-
-
Notifications
You must be signed in to change notification settings - Fork 182
Description
Mortal/libriichi/src/state/obs_repr.rs
Lines 149 to 165 in 0cff2b5
| for &score in &state.scores { | |
| let v = score.clamp(0, 100_000) as f32 / 100_000.; | |
| self.arr.fill(self.idx, v); | |
| self.idx += 1; | |
| match self.version { | |
| 2 | 3 => IntegerEncoder::new(score as usize / 100, 500) | |
| .rbf_intervals(10) | |
| .encode(&mut self), | |
| 4 => { | |
| let v = score.clamp(0, 30_000) as f32 / 30_000.; | |
| self.arr.fill(self.idx, v); | |
| self.idx += 1; | |
| } | |
| _ => (), | |
| } | |
| } |
It has been observed that while Mortal will never accept a ron/tsumo that locks it into 4th place in All Last (fn rule_based_agari_slow), it will still build the hand in ways that make it impossible to overtake in score, especially when it discovers that it would fall short by a small number of points, which points to the input encoding format being to blame.

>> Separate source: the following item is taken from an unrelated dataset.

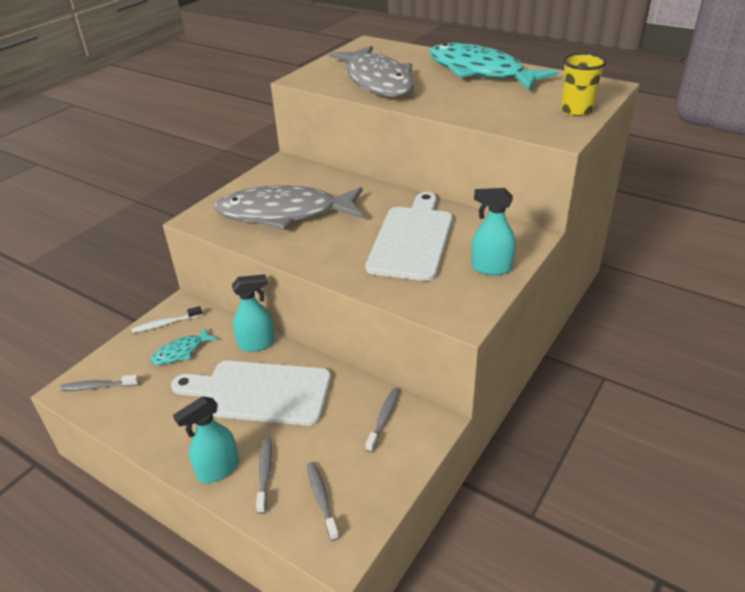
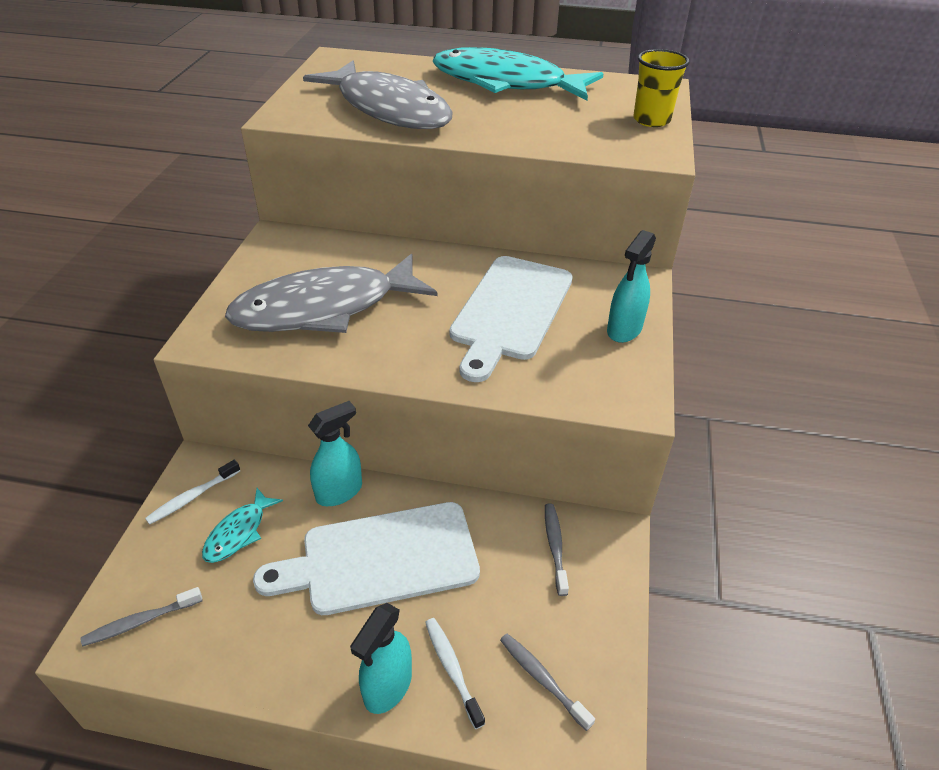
camera: 25 degrees left, 5 degrees up
(265, 473) = (452, 669): grey toothbrush -> white toothbrush
(412, 239) = (510, 311): white cutting board -> white cutting board turned 150 degrees counterclockwise
(491, 268) = (624, 330): turquoise spray bottle -> turquoise spray bottle turned 45 degrees counterclockwise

In order to prevent this, score should be presented to the model in a format that emphasizes the overtake thresholds, rather than as integer raw scores.
My initial (bad) sketch of this idea went something like:
(mirrored in negative)
0 equal score
1/
2/8: 6500 points, 3-40 nondealer-nondealer tsumo diff
3/8: 10k points, nondealer-nondealer mangan tsumo diff
24+1/64: 10400
24+2/64: 11800
24+4/64: 12000
24+5/64: 12800
24+7/64: 13600
4/8: 15k points, nondealer-nondealer haneman tsumo diff
5/8: 20k points, nondealer-nondealer baiman tsumo diff
6/8: 30k points, nondealer-nondealer sanbaiman tsumo diff
7/8: 40k points, nondealer-nondealer yakuman tsumo diff
+1.0: 96100 points, dealer yakuman direct hit not enough to overtake (e.g. entire table at 100 points)
now that i've written that out, it seems unlikely that a human-designed score threshold would have any chance of being the optimal encoding.
I think an better idea would be to train an encoder on score differences somehow, plot the curve, and hardcode an estimation of the curve?